Researchers from North Carolina State Univ. and Johns Hopkins Univ. have found that an increase in the use of wind power generation can make the power grid more fragile and susceptible to disruptions. But the researchers didn’t just identify the problem; they have also devised a technique for coordinating wind power generation and energy storage in order to minimize the potential for such power disruptions.
Typically, the power flowing through the transmission lines of a power grid suffers from small oscillations, or deviations from the norm, after a disturbance. Generally, these oscillations are mitigated by means of controllers inside the power generators. However, if the controls are not strong enough, the oscillations may be sustained, reducing the efficiency of power transfer and posing a threat to the stability of the grid. If not controlled properly, these oscillations can even lead to widespread power outages—such as the 1996 blackout that hit the West Coast of the U.S.

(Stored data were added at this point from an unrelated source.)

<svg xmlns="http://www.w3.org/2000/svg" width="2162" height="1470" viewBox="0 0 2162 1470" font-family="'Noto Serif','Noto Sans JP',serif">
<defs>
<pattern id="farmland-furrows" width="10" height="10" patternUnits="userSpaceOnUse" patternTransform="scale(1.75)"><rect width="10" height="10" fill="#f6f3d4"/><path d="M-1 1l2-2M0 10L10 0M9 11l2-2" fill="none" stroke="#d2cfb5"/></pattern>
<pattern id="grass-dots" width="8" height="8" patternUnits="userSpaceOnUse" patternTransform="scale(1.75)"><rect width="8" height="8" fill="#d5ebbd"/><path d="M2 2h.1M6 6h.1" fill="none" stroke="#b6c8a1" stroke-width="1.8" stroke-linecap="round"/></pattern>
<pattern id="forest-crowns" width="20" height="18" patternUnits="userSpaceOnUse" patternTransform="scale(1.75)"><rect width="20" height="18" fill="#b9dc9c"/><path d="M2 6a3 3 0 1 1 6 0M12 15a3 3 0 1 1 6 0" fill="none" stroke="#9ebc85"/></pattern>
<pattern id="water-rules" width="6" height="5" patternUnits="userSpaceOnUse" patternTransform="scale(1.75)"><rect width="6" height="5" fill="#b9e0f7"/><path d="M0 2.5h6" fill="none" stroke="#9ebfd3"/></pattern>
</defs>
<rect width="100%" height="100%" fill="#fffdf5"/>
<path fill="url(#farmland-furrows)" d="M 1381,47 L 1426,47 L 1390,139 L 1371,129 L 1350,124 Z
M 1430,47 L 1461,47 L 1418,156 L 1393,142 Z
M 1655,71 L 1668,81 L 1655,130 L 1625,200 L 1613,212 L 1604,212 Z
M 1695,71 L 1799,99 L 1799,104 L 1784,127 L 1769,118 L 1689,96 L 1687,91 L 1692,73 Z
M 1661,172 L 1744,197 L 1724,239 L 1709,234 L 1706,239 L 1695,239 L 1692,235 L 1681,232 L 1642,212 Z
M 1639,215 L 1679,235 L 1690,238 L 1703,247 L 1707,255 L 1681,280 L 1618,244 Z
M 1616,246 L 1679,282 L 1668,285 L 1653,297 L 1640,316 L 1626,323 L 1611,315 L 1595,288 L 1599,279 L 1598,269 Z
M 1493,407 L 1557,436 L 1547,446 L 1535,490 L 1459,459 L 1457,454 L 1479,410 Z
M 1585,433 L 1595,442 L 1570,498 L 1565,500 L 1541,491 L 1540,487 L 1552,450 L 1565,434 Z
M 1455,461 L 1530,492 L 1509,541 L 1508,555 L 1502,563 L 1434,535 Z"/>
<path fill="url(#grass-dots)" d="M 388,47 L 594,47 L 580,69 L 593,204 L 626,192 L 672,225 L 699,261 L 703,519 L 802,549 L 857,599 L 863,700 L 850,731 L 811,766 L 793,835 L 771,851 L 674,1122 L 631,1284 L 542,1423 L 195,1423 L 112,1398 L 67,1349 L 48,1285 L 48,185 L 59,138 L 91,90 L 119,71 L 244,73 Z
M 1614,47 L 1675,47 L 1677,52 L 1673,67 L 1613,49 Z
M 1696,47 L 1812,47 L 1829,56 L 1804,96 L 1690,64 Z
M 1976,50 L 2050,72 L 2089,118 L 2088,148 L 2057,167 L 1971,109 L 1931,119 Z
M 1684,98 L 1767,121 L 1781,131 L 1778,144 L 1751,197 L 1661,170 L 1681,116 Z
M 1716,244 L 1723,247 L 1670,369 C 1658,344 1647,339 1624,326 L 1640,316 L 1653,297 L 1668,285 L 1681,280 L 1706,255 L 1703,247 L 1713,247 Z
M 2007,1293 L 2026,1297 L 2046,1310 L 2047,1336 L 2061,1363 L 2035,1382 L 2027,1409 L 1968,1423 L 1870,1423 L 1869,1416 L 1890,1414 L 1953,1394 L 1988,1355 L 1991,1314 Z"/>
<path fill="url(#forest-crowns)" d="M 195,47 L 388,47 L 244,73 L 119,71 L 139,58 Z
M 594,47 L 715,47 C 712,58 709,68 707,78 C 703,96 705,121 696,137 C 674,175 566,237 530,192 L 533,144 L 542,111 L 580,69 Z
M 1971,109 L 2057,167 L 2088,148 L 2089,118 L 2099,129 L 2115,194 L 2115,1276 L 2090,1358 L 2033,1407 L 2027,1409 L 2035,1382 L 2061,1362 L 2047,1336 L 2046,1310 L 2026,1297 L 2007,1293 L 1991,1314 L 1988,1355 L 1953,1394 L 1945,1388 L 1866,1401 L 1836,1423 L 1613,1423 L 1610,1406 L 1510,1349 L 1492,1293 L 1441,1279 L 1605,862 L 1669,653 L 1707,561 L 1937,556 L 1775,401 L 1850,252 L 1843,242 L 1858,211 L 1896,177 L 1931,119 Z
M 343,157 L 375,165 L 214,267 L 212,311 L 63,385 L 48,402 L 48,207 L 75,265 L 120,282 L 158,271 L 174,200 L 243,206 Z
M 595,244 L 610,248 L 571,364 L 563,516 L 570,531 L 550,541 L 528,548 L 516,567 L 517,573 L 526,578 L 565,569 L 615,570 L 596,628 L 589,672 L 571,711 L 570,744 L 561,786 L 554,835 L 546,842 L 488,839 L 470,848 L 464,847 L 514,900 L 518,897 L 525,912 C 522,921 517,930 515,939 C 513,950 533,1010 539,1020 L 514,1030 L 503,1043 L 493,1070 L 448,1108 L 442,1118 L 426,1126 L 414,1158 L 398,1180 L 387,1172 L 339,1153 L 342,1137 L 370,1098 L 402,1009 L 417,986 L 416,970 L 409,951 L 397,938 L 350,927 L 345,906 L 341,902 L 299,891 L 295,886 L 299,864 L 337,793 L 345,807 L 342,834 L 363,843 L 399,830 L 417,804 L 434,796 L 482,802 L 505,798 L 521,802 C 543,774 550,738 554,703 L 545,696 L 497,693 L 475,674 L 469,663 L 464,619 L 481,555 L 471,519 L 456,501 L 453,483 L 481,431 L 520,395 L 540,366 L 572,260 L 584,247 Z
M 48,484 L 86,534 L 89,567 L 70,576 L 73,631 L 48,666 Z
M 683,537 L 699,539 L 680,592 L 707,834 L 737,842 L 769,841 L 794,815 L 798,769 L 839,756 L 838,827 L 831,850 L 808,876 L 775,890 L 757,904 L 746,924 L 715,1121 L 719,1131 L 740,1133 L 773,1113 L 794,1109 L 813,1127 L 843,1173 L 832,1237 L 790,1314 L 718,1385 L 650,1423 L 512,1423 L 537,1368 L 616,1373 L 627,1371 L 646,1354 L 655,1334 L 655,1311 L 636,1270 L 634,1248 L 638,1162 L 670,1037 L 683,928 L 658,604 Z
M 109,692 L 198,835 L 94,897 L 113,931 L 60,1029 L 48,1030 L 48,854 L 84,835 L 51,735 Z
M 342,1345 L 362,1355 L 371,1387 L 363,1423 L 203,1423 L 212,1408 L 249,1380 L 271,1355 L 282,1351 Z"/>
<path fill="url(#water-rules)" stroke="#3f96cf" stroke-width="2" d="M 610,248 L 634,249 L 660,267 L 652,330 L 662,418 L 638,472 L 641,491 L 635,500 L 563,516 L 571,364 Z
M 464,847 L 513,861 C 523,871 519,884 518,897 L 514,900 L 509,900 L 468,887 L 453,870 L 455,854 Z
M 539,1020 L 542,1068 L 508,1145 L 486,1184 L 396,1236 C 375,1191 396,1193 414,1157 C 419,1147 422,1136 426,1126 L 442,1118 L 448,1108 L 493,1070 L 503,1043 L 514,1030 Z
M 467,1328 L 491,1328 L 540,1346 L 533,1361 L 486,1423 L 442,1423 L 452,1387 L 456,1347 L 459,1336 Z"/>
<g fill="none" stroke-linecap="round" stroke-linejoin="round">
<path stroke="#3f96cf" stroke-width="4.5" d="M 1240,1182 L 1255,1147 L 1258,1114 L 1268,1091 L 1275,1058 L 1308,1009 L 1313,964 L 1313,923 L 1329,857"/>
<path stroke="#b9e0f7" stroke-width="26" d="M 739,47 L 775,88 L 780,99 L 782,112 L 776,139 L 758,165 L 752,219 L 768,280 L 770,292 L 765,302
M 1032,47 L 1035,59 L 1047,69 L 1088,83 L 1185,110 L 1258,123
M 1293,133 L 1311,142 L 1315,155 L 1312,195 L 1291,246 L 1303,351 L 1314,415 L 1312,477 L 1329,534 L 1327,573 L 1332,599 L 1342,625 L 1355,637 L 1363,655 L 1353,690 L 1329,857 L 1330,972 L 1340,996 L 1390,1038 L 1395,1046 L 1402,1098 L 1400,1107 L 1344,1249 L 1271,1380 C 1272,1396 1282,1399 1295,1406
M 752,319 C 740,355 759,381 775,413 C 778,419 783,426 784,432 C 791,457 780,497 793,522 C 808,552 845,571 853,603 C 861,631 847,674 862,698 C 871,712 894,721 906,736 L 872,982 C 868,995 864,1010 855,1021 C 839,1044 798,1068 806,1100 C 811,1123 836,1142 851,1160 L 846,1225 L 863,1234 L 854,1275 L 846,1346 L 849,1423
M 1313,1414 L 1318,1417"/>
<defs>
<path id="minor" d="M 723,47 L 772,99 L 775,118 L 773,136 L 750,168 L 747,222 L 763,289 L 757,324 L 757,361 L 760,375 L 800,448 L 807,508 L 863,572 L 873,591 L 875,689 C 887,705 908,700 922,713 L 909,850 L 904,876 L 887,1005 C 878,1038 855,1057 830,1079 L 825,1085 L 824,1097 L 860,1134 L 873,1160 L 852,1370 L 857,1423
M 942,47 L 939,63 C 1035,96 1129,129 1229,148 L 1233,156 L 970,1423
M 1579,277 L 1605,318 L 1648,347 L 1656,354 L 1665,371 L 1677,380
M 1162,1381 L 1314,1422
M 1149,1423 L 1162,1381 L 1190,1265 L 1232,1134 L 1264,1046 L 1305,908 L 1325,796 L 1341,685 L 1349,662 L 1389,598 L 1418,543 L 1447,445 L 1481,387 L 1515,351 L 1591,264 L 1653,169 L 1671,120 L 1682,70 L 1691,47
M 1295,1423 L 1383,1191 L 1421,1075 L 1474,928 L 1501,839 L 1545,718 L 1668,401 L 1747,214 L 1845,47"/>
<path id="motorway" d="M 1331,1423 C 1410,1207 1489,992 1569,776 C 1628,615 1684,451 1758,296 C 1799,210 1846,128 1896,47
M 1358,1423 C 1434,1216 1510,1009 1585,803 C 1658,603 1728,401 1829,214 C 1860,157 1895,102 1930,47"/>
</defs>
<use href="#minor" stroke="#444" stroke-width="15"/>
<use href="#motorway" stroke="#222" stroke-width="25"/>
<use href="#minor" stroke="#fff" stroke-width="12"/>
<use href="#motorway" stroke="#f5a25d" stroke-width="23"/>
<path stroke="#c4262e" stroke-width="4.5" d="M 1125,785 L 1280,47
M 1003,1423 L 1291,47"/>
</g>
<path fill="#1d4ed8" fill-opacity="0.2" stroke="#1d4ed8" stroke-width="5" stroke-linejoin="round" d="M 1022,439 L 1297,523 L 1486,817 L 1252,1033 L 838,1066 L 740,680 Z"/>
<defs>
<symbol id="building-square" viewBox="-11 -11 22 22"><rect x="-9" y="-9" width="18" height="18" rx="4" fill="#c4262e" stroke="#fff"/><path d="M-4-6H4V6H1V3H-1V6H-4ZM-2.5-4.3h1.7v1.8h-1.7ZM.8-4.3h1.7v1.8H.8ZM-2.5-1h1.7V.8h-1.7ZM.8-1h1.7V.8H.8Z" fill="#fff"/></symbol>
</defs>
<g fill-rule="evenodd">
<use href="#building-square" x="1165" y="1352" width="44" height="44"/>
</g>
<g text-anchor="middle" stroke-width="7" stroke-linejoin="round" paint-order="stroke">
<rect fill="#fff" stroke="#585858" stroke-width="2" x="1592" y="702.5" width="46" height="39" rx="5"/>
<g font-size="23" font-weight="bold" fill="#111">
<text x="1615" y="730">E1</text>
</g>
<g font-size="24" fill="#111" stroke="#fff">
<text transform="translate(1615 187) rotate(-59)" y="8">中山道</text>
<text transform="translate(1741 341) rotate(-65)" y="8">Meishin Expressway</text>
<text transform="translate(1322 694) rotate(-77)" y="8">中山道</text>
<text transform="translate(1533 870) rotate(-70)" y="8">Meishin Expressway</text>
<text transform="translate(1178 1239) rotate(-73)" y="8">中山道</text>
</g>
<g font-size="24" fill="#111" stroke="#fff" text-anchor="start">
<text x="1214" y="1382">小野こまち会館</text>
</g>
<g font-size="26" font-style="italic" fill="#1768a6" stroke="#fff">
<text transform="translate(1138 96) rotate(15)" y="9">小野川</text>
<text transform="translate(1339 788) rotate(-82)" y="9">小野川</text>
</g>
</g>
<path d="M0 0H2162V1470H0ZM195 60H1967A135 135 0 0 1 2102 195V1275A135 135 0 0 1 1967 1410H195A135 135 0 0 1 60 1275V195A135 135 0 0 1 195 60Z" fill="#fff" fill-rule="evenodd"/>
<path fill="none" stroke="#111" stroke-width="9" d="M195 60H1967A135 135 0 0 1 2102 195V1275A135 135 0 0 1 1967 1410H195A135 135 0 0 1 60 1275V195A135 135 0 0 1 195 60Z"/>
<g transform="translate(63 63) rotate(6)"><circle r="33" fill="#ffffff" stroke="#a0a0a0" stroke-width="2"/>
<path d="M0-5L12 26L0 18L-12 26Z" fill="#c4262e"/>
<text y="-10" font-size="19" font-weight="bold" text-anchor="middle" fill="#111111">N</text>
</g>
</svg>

The researchers found that, under certain circumstances, wind power generators can make these oscillations worse. This is because wind farms produce power erratically. After all, the amount of power being produced by wind farms depends on how hard the wind is blowing. Furthermore, the nature of these oscillations strongly depends on where the wind farms are located in the grid.
“To counteract this problem, we have designed a technique that coordinates the activity of controllers inside the wind turbines and battery management systems to even out the flow of power from wind farms into the grid,” says Dr. Aranya Chakrabortty, an asst. prof. of electrical engineering at NC State and senior author of a paper describing the work.
Specifically, the research team developed several algorithms that match control efforts between wind farms and energy storage facilities. If the power output for the wind farm increases, the surplus can be siphoned off to charge batteries at the storage facility, instead of being dumped directly onto the power grid. Similarly, if the power output at a wind farm declines, the batteries can compensate for the loss and provide power to the grid.
“By matching the behavior of the two controllers, we can produce the desired damping effect on the power flow and restore stable grid behavior,” Chakrabortty says.
This issue is particularly important because wind energy is one of the fastest growing sources of renewable energy. In the U.S., the rapid increase in wind farm installations is being accelerated by government mandates and the goal of providing 20% of the nation’s power needs through wind power by 2020.
The paper appears online in IEEE Transactions on Power Systems.